── Ausgewählter Auszug ──

Mannheim.
Rasta Thomas und Adrienne Canterna-Thomas haben Bilderbuchkarrieren als Ballett-Stars hinter sich. Ausgebildet an der Kirov-Akademie in Washington D.C., gewannen die US-Amerikaner nicht nur bereits im Jugendalter jede Menge internationaler Preise, sondern tanzten nahezu alle großen klassischen Partien in renommierten Compagnien. Unter anderem war der 32-Jährige 2001 als erster Amerikaner Mitglied des St. Petersburger Kirov-Balletts.
"Wir haben über zehn Jahre ausschließlich Klassik getanzt, dann suchten wir etwas Neues, wollten etwas Frisches machen", begründet das Ehepaar, das sich seit Kindertagen kennt, einen tiefgreifenden Lebenseinschnitt vor fünf Jahren: Im besten Tänzer-Alter gründeten sie das Crossover-Projekt "Rock The Ballet", spannten darin einen Bogen von Baryschnikow über Bruce Lee bis Michael Jackson, zielten also gleichermaßen auf Liebhaber des klassischen Balletts, auf Kampfsport- und Popmusik-Fans. Am 15. Februar ist das Ensemble zu Gast im Mannheimer Rosengarten.
Auch Elton John ist ein Fan
"Rock The Ballet": Freitag, 15. Februar, 20 Uhr, Mozartsaal, Rosengarten Mannheim. Karte: 41,90 bis 64,90 Euro im Vorverkauf unter: www.rheinneckarticket.de oder per Telefon unter: 0621/ 10 10 11.
Die Show der Gegensätzlichkeiten kam an, wurde unter anderem 2010 von Elton John zur Rainforest Charity in die New Yorker Carnegie-Hall eingeladen. "Aber wir haben in den Tournee-Jahren auch gelernt, was geht, und was nicht funktioniert. Unsere neue Show ist noch besser, alles ist neu: Die Videos, die Musik, die Choreografien und die Kostüme", sind die Choreographin und der künstlerische Leiter überzeugt.

───
── Quellenangaben ──

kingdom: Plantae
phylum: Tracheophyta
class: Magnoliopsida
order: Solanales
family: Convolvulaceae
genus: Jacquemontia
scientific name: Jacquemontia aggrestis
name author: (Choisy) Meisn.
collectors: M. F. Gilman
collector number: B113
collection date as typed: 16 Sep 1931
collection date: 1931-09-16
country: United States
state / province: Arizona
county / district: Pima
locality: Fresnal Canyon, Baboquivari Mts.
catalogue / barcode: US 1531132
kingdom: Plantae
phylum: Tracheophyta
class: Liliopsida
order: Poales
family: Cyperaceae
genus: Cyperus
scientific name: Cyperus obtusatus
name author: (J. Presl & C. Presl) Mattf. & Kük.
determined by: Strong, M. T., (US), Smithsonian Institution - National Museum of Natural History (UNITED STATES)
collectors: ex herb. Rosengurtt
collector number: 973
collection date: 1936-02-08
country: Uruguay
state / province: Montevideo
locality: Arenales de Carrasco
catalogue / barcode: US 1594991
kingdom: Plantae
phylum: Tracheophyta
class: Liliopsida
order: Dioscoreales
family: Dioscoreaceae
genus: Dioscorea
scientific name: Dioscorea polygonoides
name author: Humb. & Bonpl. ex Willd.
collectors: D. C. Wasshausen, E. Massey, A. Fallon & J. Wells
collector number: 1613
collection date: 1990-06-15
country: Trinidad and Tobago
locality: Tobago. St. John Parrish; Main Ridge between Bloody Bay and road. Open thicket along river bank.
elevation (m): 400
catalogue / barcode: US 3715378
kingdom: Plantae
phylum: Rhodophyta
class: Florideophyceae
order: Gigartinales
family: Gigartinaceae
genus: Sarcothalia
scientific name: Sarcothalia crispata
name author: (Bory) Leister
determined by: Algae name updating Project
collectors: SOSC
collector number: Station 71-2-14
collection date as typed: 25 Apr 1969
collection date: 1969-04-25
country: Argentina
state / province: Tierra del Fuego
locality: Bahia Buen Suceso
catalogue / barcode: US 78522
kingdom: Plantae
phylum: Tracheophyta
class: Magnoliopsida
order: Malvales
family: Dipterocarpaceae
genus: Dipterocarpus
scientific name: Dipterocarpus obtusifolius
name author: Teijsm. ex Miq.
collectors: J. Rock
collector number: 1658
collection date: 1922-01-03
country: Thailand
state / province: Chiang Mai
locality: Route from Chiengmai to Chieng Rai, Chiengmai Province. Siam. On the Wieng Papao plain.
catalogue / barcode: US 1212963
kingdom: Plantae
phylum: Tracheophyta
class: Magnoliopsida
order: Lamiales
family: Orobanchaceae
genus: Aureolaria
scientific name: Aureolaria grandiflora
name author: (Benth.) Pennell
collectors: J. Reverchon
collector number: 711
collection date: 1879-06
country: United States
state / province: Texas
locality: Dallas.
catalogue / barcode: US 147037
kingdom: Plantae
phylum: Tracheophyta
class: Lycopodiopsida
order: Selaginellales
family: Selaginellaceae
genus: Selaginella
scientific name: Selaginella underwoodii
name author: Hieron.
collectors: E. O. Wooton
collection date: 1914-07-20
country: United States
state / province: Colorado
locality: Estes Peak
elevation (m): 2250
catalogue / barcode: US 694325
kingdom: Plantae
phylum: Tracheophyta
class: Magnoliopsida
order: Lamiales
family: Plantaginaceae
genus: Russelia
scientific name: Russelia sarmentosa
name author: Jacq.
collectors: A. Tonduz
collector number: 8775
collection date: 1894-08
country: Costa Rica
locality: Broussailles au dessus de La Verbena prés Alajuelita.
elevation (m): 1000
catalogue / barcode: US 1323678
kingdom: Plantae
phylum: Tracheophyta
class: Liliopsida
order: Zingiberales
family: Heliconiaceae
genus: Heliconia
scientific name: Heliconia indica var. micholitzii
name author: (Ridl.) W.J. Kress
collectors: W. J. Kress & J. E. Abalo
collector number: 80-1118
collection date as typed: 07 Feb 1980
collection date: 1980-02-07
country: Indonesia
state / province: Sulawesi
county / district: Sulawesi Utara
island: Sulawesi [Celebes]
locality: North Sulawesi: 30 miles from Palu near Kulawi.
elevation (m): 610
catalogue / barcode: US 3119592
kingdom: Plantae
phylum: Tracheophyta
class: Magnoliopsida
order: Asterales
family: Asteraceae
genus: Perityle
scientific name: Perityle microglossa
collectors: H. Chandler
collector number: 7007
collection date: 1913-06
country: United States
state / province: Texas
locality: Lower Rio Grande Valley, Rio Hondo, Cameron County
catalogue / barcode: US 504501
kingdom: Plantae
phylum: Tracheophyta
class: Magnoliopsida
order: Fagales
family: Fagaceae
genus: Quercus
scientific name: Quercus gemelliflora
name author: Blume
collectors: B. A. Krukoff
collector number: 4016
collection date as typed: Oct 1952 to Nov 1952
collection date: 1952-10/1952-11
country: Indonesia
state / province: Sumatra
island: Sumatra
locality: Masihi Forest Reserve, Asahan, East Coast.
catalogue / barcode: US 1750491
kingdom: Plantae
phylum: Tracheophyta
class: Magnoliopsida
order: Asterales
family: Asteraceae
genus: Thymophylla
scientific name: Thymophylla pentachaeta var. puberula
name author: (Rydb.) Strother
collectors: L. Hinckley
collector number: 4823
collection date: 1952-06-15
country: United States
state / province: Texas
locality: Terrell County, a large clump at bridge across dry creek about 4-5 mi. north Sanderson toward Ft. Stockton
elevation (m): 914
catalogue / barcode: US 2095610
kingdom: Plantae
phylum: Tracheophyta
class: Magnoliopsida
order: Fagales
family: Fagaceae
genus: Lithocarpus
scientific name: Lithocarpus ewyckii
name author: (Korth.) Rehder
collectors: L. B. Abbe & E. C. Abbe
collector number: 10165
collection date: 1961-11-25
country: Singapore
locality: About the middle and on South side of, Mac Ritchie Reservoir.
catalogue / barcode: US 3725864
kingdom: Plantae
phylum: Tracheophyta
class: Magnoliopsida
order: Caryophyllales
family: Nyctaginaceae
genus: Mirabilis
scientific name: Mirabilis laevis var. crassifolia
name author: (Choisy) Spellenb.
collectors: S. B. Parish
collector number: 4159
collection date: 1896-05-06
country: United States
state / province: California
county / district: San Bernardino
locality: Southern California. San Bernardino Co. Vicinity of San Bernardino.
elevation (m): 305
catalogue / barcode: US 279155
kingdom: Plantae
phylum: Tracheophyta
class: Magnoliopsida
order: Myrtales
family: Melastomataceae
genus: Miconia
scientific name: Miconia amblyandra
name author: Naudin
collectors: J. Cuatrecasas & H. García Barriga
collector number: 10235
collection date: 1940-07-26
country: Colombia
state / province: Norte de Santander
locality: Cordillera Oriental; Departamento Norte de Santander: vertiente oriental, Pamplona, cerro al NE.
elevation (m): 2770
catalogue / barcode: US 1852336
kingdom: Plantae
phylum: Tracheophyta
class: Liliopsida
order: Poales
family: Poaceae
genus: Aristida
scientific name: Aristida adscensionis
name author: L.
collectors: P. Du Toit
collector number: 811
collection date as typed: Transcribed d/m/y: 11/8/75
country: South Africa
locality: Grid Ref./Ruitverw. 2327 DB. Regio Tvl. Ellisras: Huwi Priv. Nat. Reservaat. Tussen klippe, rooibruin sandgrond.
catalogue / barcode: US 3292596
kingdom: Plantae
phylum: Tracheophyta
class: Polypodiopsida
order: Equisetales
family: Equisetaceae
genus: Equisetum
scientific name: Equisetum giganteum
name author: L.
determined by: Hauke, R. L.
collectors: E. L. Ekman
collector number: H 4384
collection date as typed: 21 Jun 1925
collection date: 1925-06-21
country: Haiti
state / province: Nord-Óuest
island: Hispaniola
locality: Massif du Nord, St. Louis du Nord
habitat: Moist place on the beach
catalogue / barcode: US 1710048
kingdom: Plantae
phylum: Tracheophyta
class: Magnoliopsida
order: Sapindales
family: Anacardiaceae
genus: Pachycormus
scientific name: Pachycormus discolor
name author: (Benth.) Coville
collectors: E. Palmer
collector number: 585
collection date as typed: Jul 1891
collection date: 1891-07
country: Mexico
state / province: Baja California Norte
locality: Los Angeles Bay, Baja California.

───

(Offene Aufgaben)
A - Bearbeite bitte den Text über „Rock The Ballet“ von „Die Show der“ bis „künstlerische Leiter überzeugt.“ und gib diesen Teil wieder, wobei „Kostüme“ durch „Bühnenbilder“ ersetzt wird.
B - An welcher Akademie wurden Rasta Thomas und Adrienne Canterna-Thomas laut dem Text über „Rock The Ballet“ ausgebildet?

(Lösungen)
A -
Die Show der Gegensätzlichkeiten kam an, wurde unter anderem 2010 von Elton John zur Rainforest Charity in die New Yorker Carnegie-Hall eingeladen. "Aber wir haben in den Tournee-Jahren auch gelernt, was geht, und was nicht funktioniert. Unsere neue Show ist noch besser, alles ist neu: Die Videos, die Musik, die Choreografien und die Bühnenbilder", sind die Choreographin und der künstlerische Leiter überzeugt.

B - An der Kirov-Akademie in Washington D.C.